Consider: A and B decide to leave C out and split halfway. C offers B to leave A out instead, and as incentive offers B $60 as compared to $50 (Note: for C, $40 is better than nothing at all).

• Now A will try to raise that figure, but keep no less than $33 for himself. It would also happen that as B starts to get more and more of the share, A and C would decide to keep B out instead and split amongst each other. This would go on and on until they reach equilibrium with each agreeing to take their rightful share of 33 dollars.

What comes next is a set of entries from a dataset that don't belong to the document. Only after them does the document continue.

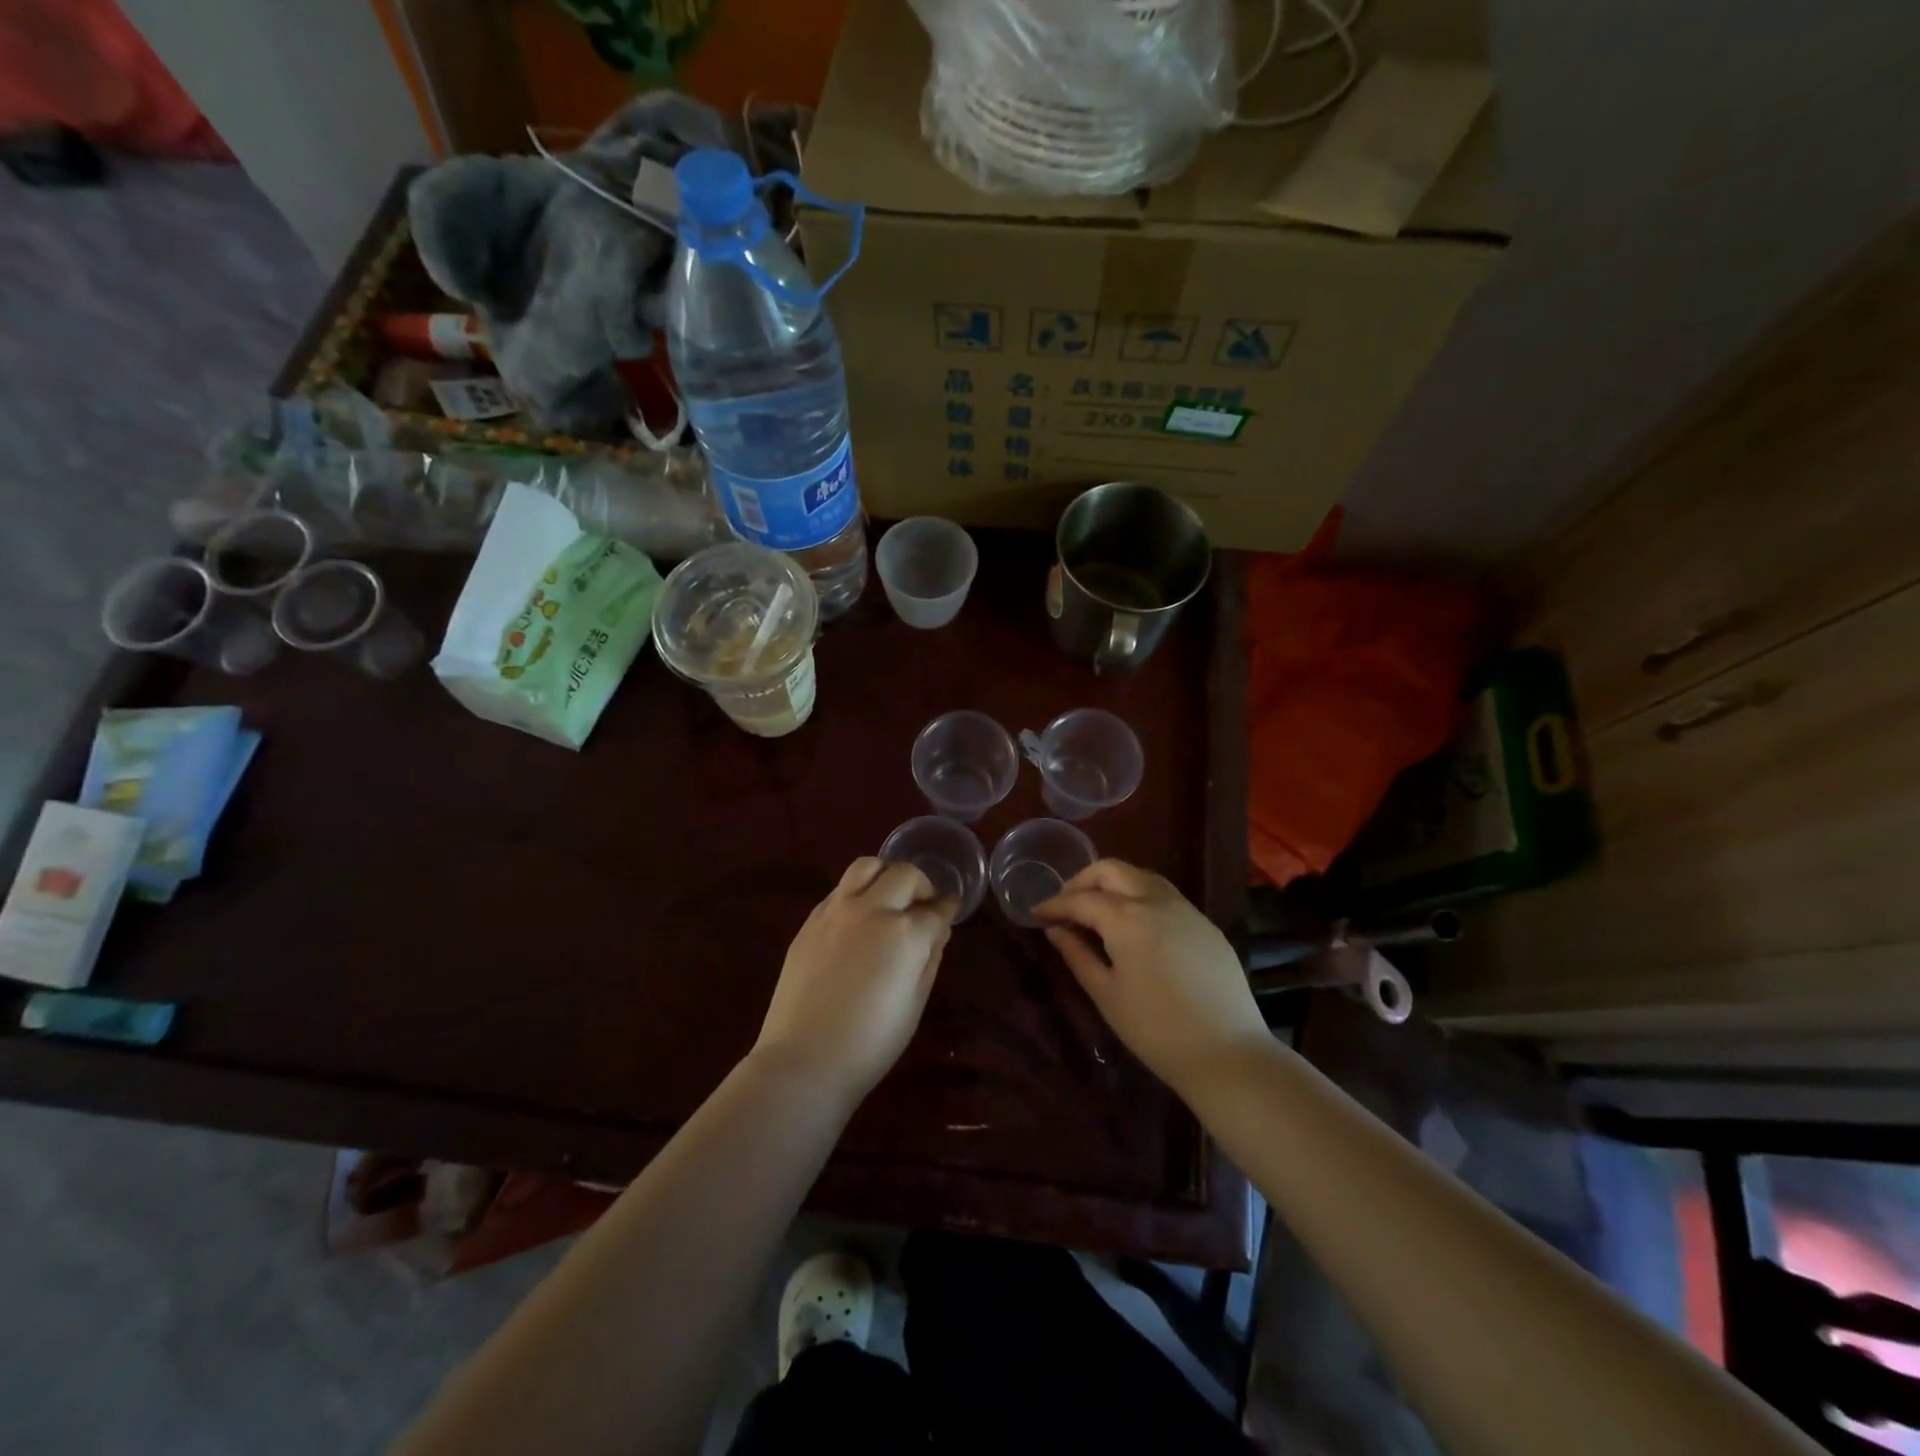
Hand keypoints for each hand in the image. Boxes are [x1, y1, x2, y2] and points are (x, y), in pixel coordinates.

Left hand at [753, 858, 956, 1102]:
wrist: (804, 1060)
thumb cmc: (871, 1043)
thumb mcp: (915, 1004)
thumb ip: (930, 958)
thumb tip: (938, 930)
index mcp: (905, 933)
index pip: (936, 909)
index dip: (948, 908)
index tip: (951, 909)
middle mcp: (872, 910)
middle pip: (905, 874)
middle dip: (921, 885)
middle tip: (922, 906)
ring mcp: (837, 910)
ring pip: (867, 866)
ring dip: (886, 875)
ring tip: (888, 898)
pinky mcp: (811, 920)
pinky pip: (840, 889)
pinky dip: (857, 893)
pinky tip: (858, 919)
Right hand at [1036, 860, 1268, 1094]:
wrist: (1228, 1053)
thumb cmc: (1155, 1029)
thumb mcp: (1106, 994)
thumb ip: (1078, 955)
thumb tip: (1056, 930)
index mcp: (1126, 917)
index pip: (1080, 899)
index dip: (1054, 904)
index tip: (1035, 914)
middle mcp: (1156, 900)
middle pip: (1112, 870)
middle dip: (1083, 881)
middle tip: (1065, 905)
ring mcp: (1186, 909)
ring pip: (1141, 876)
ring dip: (1113, 884)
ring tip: (1096, 911)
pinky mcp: (1205, 924)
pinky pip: (1165, 895)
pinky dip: (1139, 897)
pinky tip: (1133, 925)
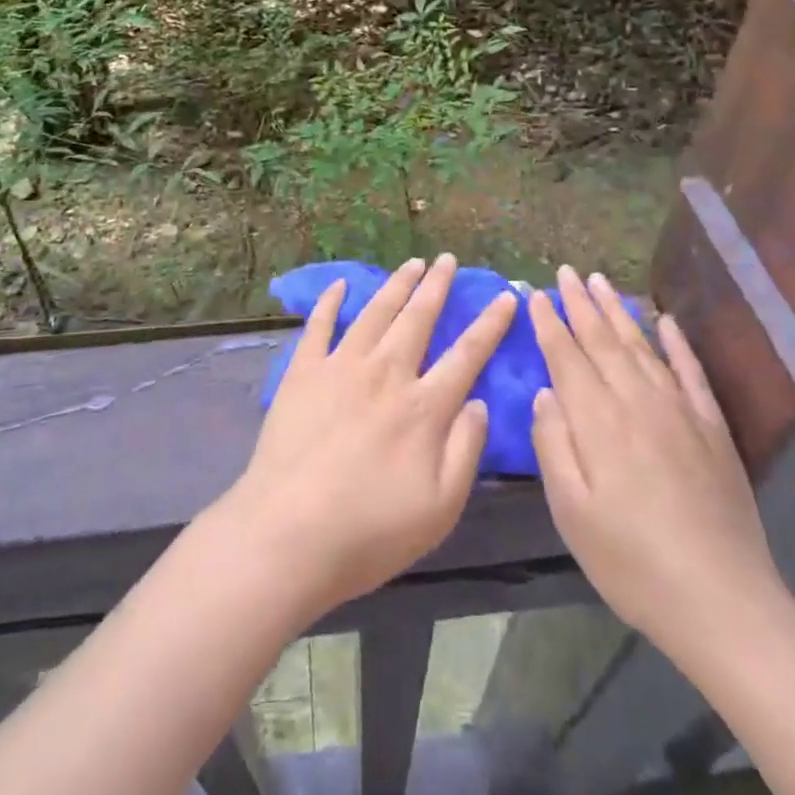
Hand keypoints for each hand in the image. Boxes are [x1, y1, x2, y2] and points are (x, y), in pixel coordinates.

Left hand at [215, 253, 514, 622]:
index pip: (467, 354)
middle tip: (448, 259)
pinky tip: (340, 285)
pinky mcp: (303, 372)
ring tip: (411, 262)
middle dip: (437, 286)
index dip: (490, 324)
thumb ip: (465, 450)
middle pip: (418, 318)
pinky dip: (330, 302)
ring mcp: (341, 367)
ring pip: (375, 312)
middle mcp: (386, 373)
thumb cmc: (370, 531)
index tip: (506, 296)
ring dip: (396, 284)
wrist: (288, 534)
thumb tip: (479, 402)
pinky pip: (319, 325)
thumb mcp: (440, 508)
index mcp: (423, 406)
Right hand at [529, 267, 792, 670]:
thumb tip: (545, 393)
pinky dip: (676, 342)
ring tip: (602, 281)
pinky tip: (666, 320)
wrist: (722, 601)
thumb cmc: (631, 561)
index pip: (566, 356)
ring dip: (619, 311)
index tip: (534, 293)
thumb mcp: (571, 512)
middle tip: (566, 271)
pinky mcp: (712, 427)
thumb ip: (552, 445)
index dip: (549, 323)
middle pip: (603, 340)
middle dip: (580, 303)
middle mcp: (637, 401)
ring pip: (642, 345)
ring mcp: (679, 410)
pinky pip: (690, 371)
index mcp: (598, 421)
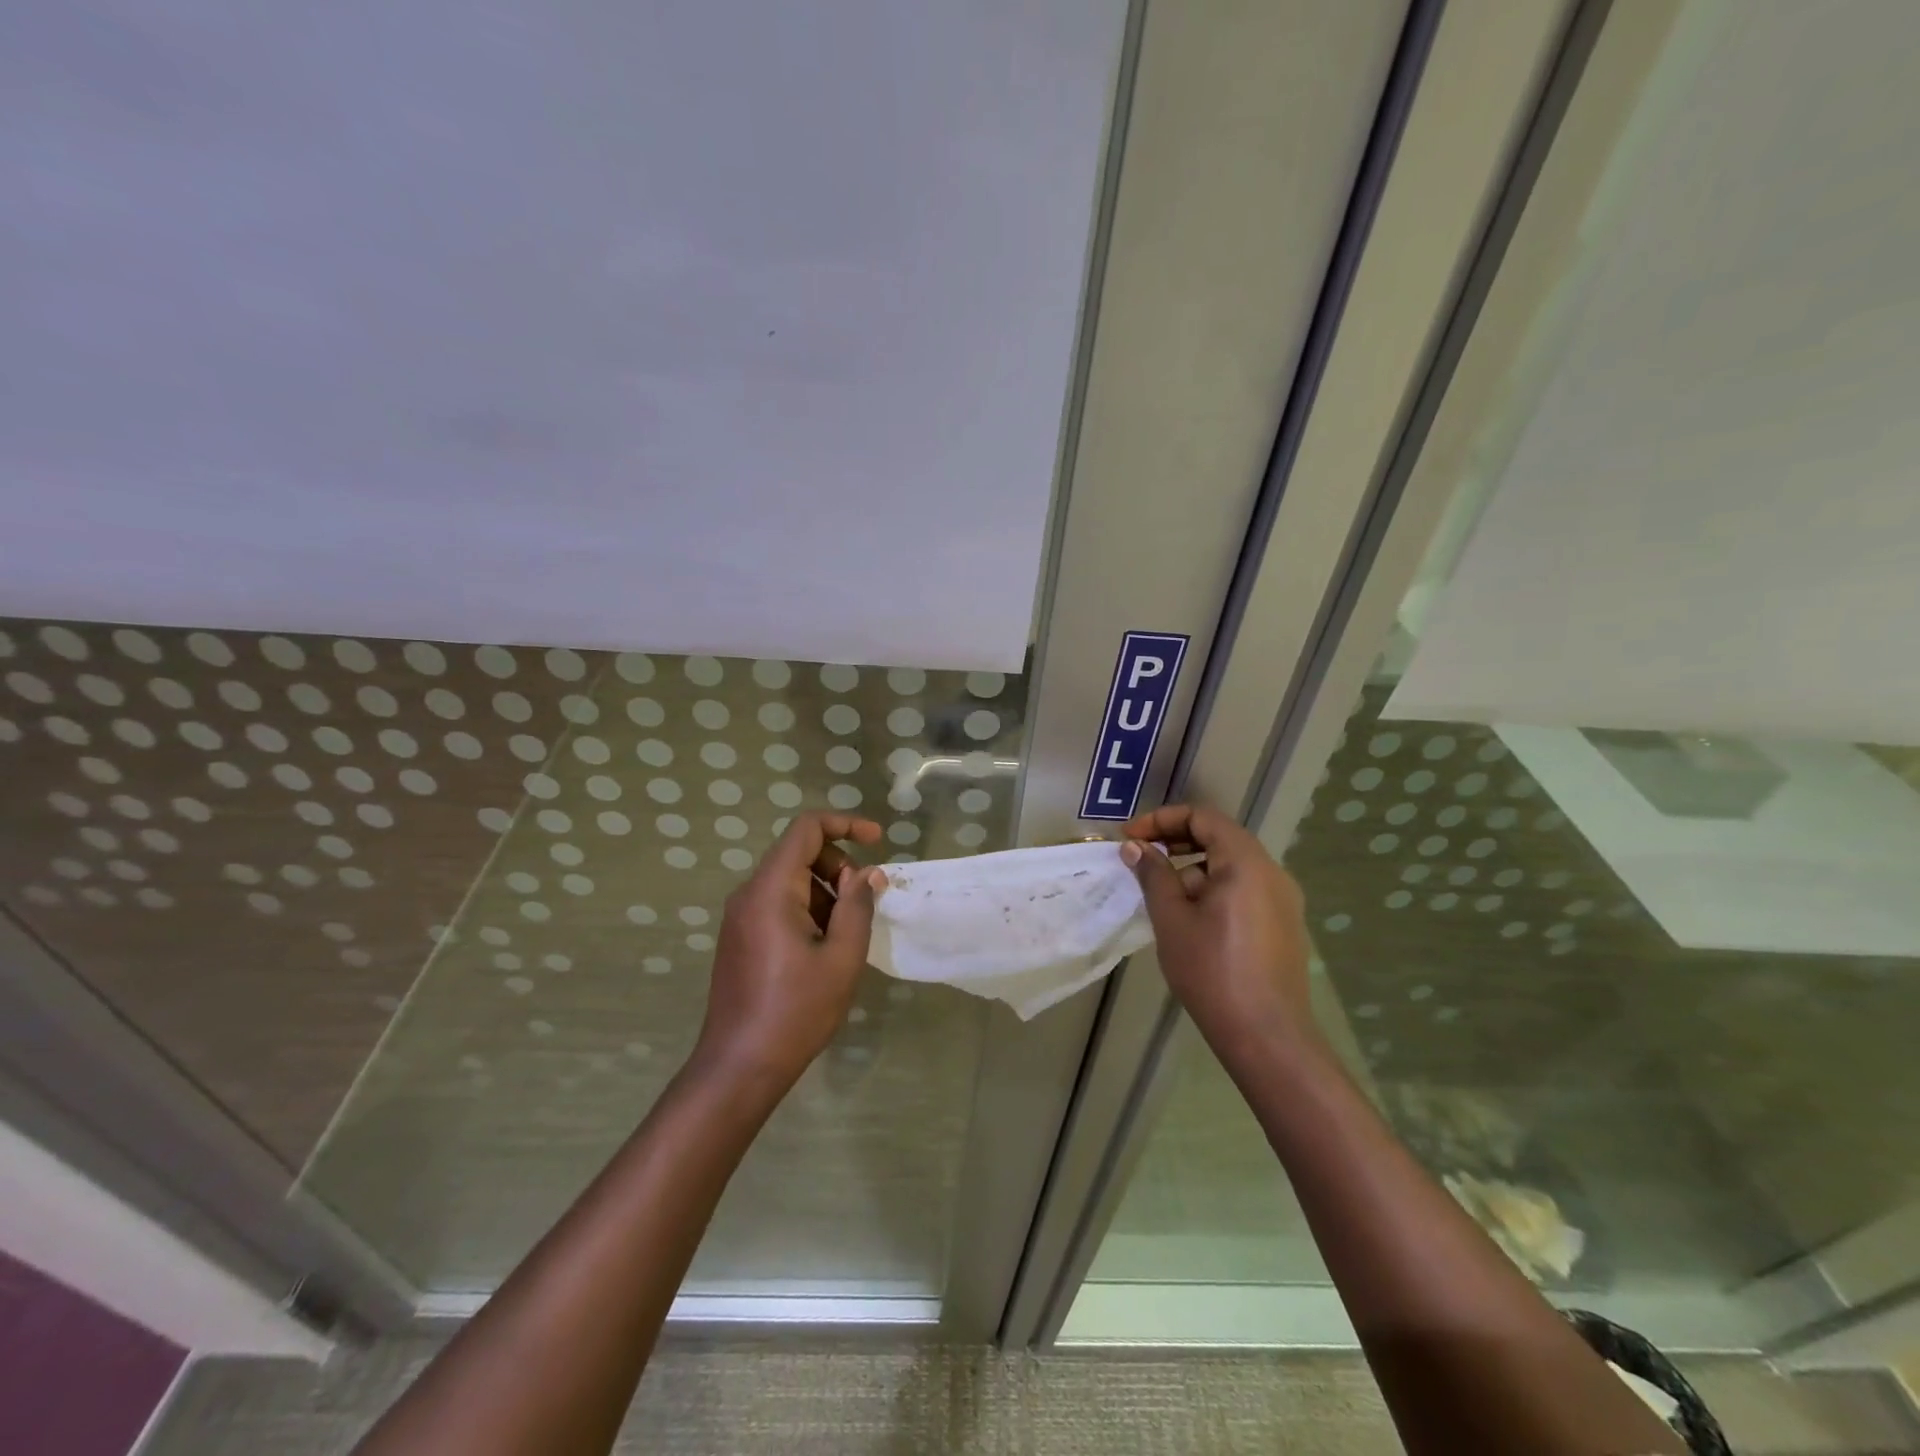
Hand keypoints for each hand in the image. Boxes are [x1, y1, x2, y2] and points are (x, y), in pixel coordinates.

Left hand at [697, 811, 885, 1084]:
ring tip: (847, 933)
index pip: (806, 829)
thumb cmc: (796, 1010)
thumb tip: (869, 873)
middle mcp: (749, 894)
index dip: (845, 824)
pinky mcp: (740, 937)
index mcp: (771, 890)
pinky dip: (808, 908)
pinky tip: (825, 946)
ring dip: (825, 891)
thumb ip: (858, 906)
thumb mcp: (841, 957)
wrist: (740, 1066)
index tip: (878, 840)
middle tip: (864, 902)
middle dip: (839, 865)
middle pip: (798, 852)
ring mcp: (740, 916)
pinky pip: (778, 903)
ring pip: (790, 879)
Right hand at [1120, 804, 1317, 1057]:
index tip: (1130, 839)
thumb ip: (1153, 875)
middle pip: (1220, 837)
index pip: (1203, 817)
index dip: (1162, 820)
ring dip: (1194, 869)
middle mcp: (1272, 872)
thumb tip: (1136, 847)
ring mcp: (1283, 900)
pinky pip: (1245, 889)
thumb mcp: (1172, 919)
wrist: (1267, 1037)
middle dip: (1176, 842)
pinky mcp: (1284, 925)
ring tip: (1164, 898)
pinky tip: (1193, 921)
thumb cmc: (1212, 971)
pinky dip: (1214, 889)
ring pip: (1232, 866)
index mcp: (1246, 862)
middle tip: (1142, 860)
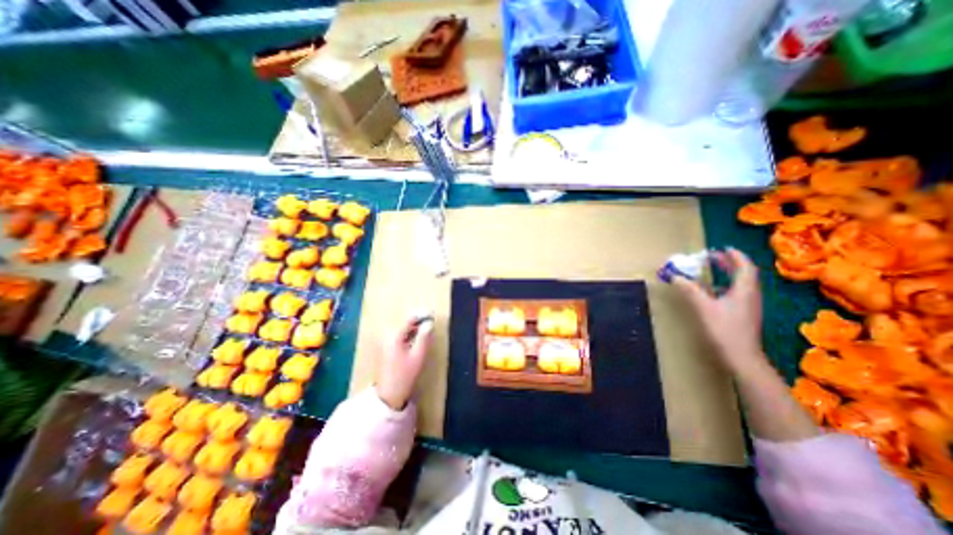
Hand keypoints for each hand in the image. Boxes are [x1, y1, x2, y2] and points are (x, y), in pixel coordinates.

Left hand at [377, 316, 434, 412]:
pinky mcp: (386, 347)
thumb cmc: (405, 374)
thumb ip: (424, 337)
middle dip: (418, 321)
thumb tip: (429, 323)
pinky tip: (417, 338)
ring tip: (427, 328)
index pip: (410, 319)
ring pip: (403, 328)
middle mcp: (387, 335)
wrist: (389, 393)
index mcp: (394, 336)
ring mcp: (385, 341)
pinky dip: (409, 334)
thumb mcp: (418, 355)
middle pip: (405, 322)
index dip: (422, 315)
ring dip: (414, 327)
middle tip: (431, 321)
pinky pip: (400, 335)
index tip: (433, 313)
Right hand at [673, 247, 763, 370]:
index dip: (735, 256)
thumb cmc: (724, 329)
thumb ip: (689, 290)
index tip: (722, 248)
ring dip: (729, 274)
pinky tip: (713, 291)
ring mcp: (748, 306)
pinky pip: (737, 293)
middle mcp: (750, 295)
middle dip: (730, 263)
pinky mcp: (744, 314)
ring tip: (714, 269)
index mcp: (744, 290)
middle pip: (744, 274)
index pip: (744, 267)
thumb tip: (674, 276)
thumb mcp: (703, 307)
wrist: (740, 357)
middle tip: (714, 257)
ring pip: (742, 284)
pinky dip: (726, 285)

Some Mind Boggling IQ Questions

Q. You have 5 jars of pills. Each pill weighs 10 grams, except for contaminated pills contained in one jar, where each pill weighs 9 grams. Given a scale, how could you tell which jar had the contaminated pills in just one measurement?

Solution :

• Follow the steps outlined below:
• Step-1: Mark the jars with numbers 1, 2, 3, 4, and 5.
• Step-2: Take 1 pill from jar 1, take 2 pills from jar 2, take 3 pills from jar 3, take 4 pills from jar 4 and take 5 pills from jar 5.
• Step-3: Put all of the jars on the scale at once and take the measurement.
• Step-4: Now, subtract the measurement from 150 (1*10 + 2*10 + 3*10 + 4*10 + 5*10)
• Step-5: The result will give you the jar number which has the contaminated pills.


Q. One train leaves Los Angeles at 15 MPH heading for New York . Another train leaves from New York at 20mph heading for Los Angeles on the same track. If a bird, flying at 25mph, leaves from Los Angeles at the same time as the train and flies back and forth between the two trains until they collide, how far will the bird have traveled?  
 
Solution :
The distance traveled by the bird can be calculated as:

1. Let's say the distance between LA and NY is d miles.
2. The time before which the trains will collide: d / (15+20) hours.
3. The distance traveled by the bird in that time: (d / 35) * 25 = 5*d/7 miles.

Assumptions made: The bird must follow the line of the track, remain at the same altitude, and the speed must be relative to the ground and not air speed.